* Working data:
+--

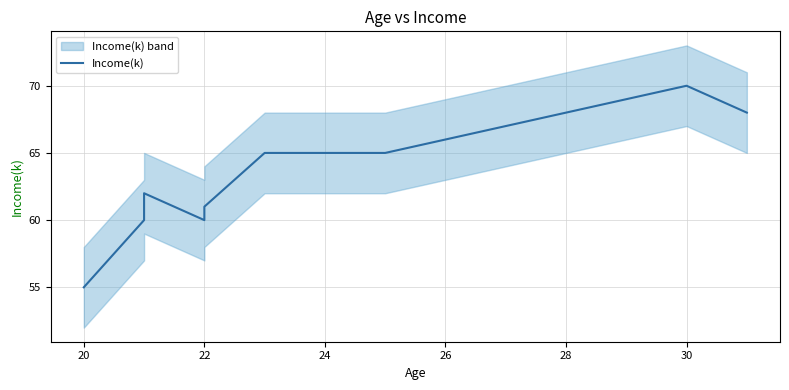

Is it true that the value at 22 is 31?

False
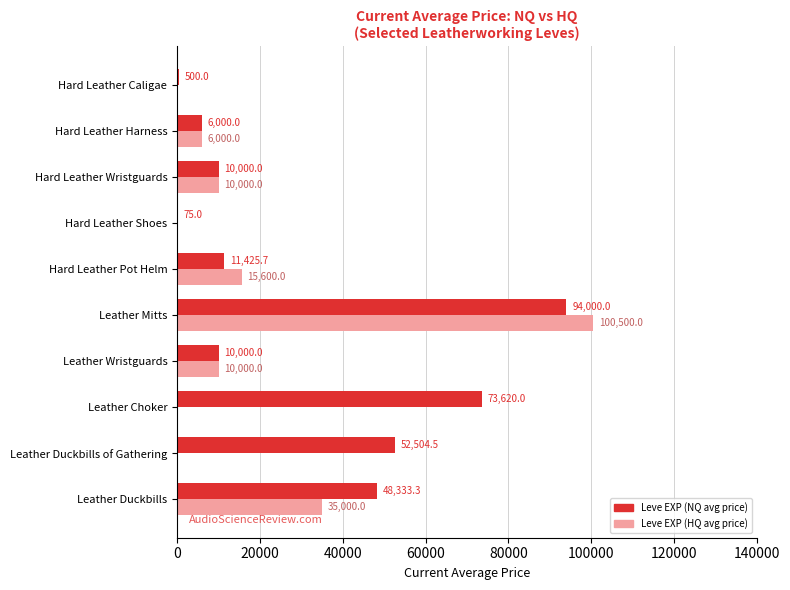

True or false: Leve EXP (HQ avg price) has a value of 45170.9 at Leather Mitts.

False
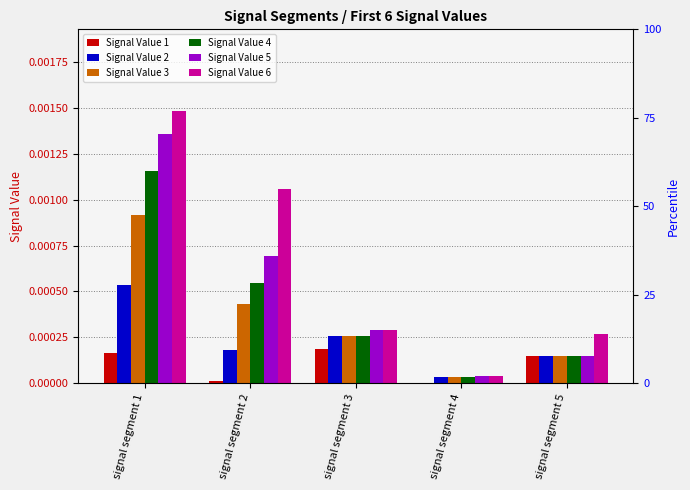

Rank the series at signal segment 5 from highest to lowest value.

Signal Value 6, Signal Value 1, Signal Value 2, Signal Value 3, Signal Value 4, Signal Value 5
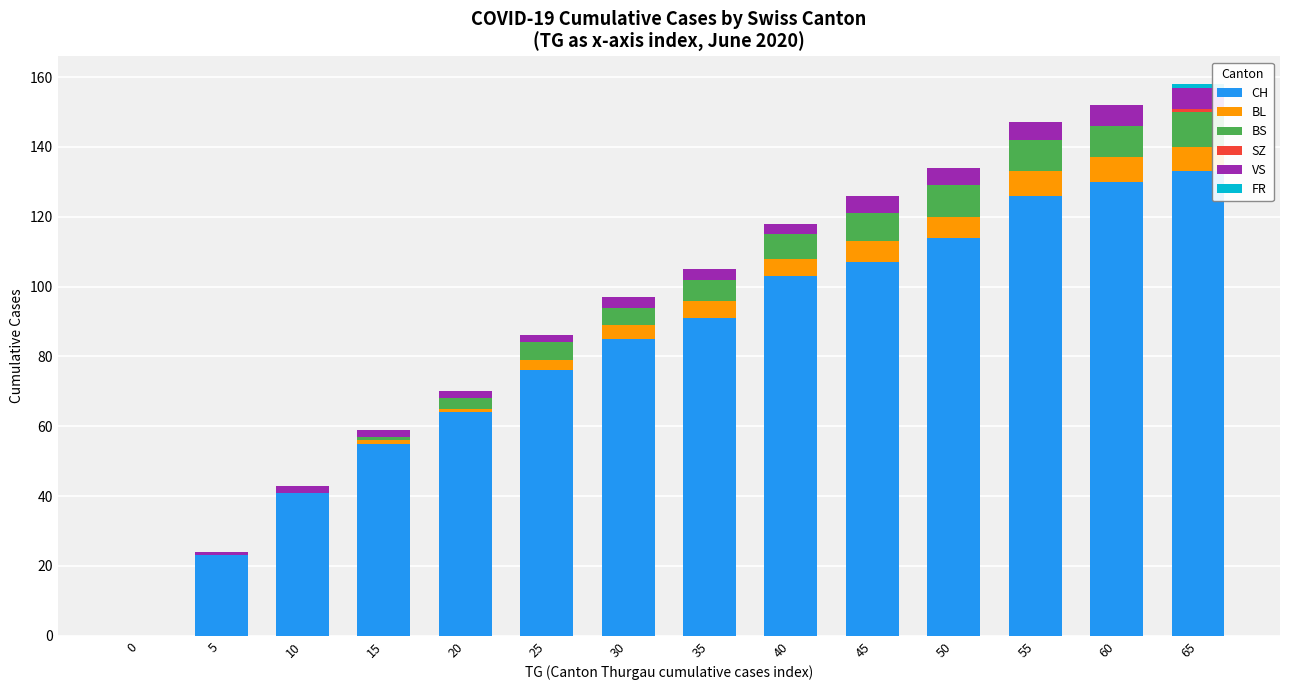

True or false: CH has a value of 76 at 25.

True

+--

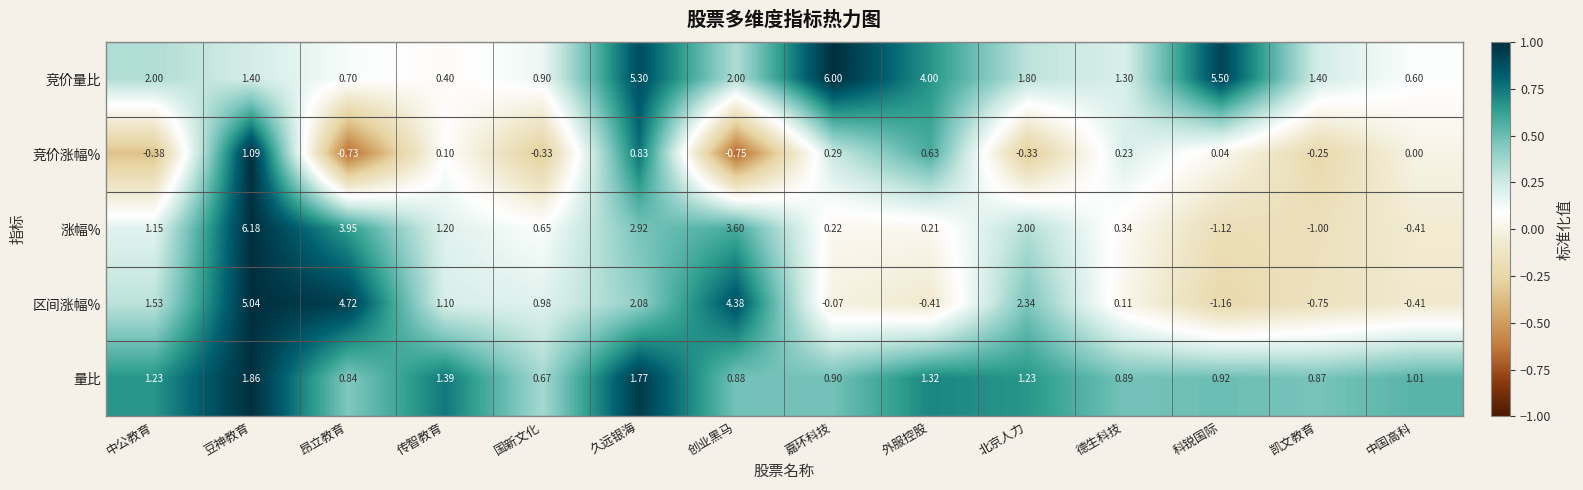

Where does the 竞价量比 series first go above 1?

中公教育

+--

* Assignment: Copy out the lines above, from the line with "Signal Value 6, Signal" up to and including the line with "True or false: CH has a value of 76 at 25.", without the pictures.

* Response below:
Signal Value 6, Signal Value 1, Signal Value 2, Signal Value 3, Signal Value 4, Signal Value 5

True or false: CH has a value of 76 at 25.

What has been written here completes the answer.